#### PROBLEMS TO SOLVE:
A: From the passage on community partnerships, quote the part that opens with the words containing "At the same" and closes with "in our community.".
B: Decide whether each statement agrees with the passage on community partnerships, answering yes or no and quoting the words that settle it: (i) LI-CAN is looking at the local opioid epidemic. (ii) The Family Resources League helps people in crisis in the community. (iii) Only the social justice team attends LI-CAN workshops and meetings.

#### PROVIDED TEXT:
++++

At the same time, some members of our pastoral care team, and our social justice team, and myself are taking turns attending workshops and meetings of LI-CAN, a Long Island congregationally-based community organizing group that’s looking at our local opioid epidemic, gun safety issues, as well as how immigrants are perceived here on Long Island. And in my last sermon I also mentioned the on-going collaborations several of our leaders are supporting with local farm workers, with the pressing needs for Transgender folk, and even the leadership some of our members give toward the broader work of the Family Resources League which helps people in crisis in our community.

++++

#### SUPPLIED RECORDS:
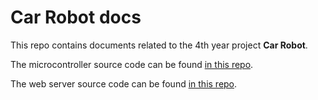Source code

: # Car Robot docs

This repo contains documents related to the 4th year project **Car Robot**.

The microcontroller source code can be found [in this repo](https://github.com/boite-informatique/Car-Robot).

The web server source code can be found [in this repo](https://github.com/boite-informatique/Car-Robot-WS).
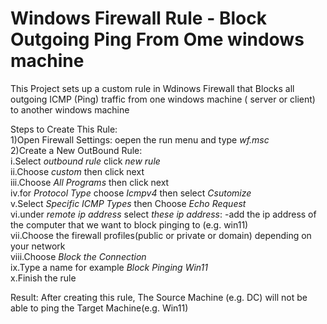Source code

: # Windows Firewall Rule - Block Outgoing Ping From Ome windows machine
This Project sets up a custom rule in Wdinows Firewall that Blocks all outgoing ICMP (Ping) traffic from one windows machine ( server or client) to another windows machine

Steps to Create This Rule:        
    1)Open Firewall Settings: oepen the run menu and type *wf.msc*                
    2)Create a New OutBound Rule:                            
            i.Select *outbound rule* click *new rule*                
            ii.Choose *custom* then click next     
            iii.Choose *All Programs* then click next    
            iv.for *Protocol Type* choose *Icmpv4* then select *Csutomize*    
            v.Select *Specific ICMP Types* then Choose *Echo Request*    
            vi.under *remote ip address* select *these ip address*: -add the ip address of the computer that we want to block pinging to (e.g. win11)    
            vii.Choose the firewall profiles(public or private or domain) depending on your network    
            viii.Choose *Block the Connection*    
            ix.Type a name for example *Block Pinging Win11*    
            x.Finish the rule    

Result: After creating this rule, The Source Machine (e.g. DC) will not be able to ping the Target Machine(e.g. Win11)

++++

#### SOLUTIONS IN ORDER:
A:
At the same time, some members of our pastoral care team, and our social justice team, and myself are taking turns attending workshops and meetings of LI-CAN, a Long Island congregationally-based community organizing group that’s looking at our local opioid epidemic, gun safety issues, as well as how immigrants are perceived here on Long Island. And in my last sermon I also mentioned the on-going collaborations several of our leaders are supporting with local farm workers, with the pressing needs for Transgender folk, and even the leadership some of our members give toward the broader work of the Family Resources League which helps people in crisis in our community.

B:
(i) Yes: "looking at our local opioid epidemic"
(ii) Yes: "which helps people in crisis in our community"
(iii) No: "some members of our pastoral care team, and our social justice team, and myself are taking turns attending workshops and meetings of LI-CAN"